Talking to your doctor is the best way to ensure a new supplement is safe and prevent any negative interactions with your existing medications.

In summary

Found on the shelf of almost any grocery store, apple cider vinegar is a supermarket staple with numerous benefits. No longer just a salad topping, apple cider vinegar is now believed to provide a wide range of health benefits. While anecdotal evidence suggests that apple cider vinegar can help improve various skin issues, new research reveals that consuming a spoonful or two every day can reduce your appetite and even aid in weight loss.

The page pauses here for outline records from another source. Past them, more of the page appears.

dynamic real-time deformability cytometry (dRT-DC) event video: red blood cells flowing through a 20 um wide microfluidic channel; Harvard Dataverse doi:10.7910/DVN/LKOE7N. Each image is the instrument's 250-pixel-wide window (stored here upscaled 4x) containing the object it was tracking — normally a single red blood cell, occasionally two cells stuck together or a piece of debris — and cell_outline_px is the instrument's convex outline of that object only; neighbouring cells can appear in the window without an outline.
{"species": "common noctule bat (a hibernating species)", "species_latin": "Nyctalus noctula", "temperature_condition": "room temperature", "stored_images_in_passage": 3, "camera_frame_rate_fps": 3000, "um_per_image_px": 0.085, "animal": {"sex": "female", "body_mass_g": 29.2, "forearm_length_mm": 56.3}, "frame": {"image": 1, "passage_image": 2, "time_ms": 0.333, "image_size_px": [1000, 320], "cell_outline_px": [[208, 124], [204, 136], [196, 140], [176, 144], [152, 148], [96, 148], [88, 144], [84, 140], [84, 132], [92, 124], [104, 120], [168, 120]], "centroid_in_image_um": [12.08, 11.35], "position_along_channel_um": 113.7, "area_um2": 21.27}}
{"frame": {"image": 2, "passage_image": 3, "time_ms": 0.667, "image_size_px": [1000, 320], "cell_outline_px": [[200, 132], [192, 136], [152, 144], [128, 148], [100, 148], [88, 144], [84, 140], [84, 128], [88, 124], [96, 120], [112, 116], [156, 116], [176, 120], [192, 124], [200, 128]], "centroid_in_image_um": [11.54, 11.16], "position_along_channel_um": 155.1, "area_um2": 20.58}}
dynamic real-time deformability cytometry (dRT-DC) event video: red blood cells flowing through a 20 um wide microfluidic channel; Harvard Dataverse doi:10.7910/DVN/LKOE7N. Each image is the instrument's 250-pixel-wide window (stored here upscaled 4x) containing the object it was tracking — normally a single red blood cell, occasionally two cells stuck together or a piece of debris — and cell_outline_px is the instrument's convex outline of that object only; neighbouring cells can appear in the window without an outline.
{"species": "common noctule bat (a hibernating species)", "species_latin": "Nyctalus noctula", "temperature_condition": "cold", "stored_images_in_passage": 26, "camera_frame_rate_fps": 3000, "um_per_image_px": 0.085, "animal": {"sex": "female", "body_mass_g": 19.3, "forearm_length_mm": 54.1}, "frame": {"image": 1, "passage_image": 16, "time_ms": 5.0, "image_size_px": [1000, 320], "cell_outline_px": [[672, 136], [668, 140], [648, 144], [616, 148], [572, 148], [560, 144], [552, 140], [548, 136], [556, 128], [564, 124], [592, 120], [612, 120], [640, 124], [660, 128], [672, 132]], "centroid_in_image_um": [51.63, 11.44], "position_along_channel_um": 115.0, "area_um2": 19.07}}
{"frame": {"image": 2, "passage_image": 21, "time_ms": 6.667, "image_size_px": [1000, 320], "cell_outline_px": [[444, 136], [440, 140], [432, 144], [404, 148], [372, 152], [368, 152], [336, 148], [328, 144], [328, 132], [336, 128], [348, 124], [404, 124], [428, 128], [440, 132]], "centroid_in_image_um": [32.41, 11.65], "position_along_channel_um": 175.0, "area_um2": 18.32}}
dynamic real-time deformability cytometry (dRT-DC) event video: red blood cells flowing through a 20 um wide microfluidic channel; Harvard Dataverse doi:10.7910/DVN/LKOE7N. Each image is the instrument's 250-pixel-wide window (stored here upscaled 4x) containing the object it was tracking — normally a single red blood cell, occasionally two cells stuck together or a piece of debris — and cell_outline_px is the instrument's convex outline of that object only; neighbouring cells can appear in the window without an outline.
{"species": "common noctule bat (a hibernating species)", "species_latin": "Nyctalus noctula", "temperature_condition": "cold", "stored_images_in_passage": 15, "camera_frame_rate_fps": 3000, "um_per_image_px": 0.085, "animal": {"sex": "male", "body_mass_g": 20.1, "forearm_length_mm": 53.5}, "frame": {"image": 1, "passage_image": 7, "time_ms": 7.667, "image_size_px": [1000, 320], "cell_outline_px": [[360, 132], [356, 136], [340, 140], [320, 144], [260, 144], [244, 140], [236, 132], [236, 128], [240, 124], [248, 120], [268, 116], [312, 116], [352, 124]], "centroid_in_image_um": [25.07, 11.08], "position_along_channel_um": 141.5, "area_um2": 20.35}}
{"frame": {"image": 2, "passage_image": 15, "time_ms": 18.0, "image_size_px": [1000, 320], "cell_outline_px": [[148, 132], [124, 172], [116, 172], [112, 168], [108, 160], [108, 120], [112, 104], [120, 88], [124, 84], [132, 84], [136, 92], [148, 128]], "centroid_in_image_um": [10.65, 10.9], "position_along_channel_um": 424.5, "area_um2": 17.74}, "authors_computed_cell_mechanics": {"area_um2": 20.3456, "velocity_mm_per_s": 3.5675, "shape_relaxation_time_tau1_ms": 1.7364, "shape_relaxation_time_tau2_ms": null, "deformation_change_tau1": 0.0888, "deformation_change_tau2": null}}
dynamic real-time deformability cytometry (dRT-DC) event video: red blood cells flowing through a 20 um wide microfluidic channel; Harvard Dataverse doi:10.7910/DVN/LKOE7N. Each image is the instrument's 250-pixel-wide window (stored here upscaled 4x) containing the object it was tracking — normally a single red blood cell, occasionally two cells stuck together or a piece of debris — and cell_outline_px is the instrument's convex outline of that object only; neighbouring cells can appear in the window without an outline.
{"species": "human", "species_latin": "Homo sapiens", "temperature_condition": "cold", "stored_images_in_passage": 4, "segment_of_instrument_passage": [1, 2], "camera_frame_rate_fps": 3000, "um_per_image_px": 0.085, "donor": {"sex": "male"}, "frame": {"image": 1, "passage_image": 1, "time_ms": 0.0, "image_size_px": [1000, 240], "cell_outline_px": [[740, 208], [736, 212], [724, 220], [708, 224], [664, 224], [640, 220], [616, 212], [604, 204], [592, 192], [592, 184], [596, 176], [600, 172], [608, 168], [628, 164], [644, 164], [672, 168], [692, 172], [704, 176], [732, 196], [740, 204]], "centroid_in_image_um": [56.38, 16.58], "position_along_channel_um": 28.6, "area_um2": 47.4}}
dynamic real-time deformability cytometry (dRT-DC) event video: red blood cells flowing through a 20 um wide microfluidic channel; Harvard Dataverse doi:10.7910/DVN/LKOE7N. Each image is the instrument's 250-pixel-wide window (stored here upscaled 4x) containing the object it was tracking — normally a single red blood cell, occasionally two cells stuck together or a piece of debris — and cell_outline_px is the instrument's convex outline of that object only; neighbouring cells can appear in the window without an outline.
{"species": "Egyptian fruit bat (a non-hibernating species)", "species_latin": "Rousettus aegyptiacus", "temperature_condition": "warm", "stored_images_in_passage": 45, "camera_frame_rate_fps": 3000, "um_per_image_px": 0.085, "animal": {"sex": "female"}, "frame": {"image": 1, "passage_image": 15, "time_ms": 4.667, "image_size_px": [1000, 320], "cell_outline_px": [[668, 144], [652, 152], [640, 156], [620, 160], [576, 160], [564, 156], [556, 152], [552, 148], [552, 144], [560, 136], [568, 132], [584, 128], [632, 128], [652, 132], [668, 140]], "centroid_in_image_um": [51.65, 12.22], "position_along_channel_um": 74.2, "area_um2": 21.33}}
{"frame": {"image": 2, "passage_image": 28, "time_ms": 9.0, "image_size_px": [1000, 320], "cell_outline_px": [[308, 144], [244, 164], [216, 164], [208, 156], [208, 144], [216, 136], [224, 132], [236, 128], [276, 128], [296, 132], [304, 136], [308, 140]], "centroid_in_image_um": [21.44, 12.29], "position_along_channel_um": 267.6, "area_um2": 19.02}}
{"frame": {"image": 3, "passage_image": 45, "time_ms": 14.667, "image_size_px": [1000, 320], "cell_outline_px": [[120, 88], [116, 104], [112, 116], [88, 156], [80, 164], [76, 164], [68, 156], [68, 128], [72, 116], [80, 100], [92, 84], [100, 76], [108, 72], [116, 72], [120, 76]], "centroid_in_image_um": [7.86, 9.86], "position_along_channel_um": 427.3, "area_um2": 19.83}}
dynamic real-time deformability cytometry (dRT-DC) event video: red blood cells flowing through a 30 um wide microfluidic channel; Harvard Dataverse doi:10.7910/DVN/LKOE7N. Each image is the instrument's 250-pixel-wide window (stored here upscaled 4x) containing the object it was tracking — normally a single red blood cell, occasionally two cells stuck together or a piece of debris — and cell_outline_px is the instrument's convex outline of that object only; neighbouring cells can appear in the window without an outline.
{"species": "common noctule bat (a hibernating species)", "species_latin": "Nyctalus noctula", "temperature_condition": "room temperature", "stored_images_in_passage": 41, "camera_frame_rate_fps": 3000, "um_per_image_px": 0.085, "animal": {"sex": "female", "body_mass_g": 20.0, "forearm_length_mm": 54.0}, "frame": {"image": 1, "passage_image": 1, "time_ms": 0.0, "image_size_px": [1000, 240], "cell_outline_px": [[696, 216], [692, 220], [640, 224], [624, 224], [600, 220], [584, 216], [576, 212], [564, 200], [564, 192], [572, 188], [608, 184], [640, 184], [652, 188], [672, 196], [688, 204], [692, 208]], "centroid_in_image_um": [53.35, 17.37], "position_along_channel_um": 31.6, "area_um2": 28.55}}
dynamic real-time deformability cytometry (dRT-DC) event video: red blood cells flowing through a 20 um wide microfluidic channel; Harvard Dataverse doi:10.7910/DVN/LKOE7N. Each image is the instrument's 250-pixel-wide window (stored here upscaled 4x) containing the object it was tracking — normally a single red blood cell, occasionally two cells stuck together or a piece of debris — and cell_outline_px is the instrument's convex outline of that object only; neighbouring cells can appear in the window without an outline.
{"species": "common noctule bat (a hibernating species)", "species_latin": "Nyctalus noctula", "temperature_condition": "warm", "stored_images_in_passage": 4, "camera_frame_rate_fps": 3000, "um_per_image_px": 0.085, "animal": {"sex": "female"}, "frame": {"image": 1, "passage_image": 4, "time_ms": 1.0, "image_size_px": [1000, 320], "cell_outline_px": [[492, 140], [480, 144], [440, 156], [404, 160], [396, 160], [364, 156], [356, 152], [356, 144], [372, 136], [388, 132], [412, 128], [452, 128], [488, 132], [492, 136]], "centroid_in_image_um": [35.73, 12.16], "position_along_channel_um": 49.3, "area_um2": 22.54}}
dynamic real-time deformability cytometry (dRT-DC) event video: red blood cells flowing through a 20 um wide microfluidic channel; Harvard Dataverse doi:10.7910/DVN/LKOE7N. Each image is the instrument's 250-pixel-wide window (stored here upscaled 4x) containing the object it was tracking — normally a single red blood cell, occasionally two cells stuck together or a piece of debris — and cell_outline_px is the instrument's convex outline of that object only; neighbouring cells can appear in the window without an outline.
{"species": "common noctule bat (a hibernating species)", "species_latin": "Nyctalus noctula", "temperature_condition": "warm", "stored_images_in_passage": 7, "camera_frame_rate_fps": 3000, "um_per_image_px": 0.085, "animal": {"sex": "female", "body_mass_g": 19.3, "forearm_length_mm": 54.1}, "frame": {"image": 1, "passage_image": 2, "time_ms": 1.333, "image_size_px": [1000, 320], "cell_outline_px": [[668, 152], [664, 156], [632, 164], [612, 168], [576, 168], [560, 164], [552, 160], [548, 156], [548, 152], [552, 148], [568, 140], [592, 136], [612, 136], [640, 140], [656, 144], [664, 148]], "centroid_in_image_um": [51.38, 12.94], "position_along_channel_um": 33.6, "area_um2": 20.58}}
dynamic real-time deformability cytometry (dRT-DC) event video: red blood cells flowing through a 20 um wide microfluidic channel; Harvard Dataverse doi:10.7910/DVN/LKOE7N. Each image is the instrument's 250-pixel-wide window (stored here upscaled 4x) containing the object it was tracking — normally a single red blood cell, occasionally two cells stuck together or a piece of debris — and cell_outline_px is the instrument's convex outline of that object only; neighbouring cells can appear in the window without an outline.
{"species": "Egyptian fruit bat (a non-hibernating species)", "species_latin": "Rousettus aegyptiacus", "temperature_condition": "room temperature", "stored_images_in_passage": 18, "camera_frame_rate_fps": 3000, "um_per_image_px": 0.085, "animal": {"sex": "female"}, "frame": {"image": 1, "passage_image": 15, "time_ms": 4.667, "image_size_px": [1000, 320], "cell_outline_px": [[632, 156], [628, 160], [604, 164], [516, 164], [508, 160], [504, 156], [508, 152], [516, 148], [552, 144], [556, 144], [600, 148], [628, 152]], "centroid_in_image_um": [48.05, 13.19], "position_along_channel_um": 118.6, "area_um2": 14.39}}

Many existing studies involving apple cider vinegar and weight loss involve animal subjects. However, some research shows that apple cider vinegar provides positive health benefits to human participants.

By adding apple cider vinegar to your diet, you may be able to decrease your insulin levels, increase your metabolism, and reduce your appetite.* Additionally, research reveals that apple cider vinegar can help individuals lose weight and reduce both body fat percentage and waist circumference. More studies are needed to confirm that the product can have a positive long-term effect on weight and nutrition.

It’s worth noting that individuals need to take care when consuming apple cider vinegar. Because it’s highly acidic, drinking it straight can result in a host of adverse effects, including tooth decay, nausea, and serious burns to the mouth, throat, and esophagus. For best results, refrain from drinking ACV unless you mix it with an appropriate amount of water. If you dislike the sour taste of liquid apple cider vinegar, you may opt to take this supplement in pill form instead.

While apple cider vinegar is widely regarded as safe, not everyone is a prime candidate for this supplement. Those who have pre-existing conditions or take certain prescriptions should talk to their doctor before adding apple cider vinegar to their diet. In particular, people with diabetes and those who take medications that impact their potassium levels may want to avoid consuming apple cider vinegar on a regular basis.

Do your research to determine if ACV is a safe and effective way of achieving your weight loss goals in the coming months.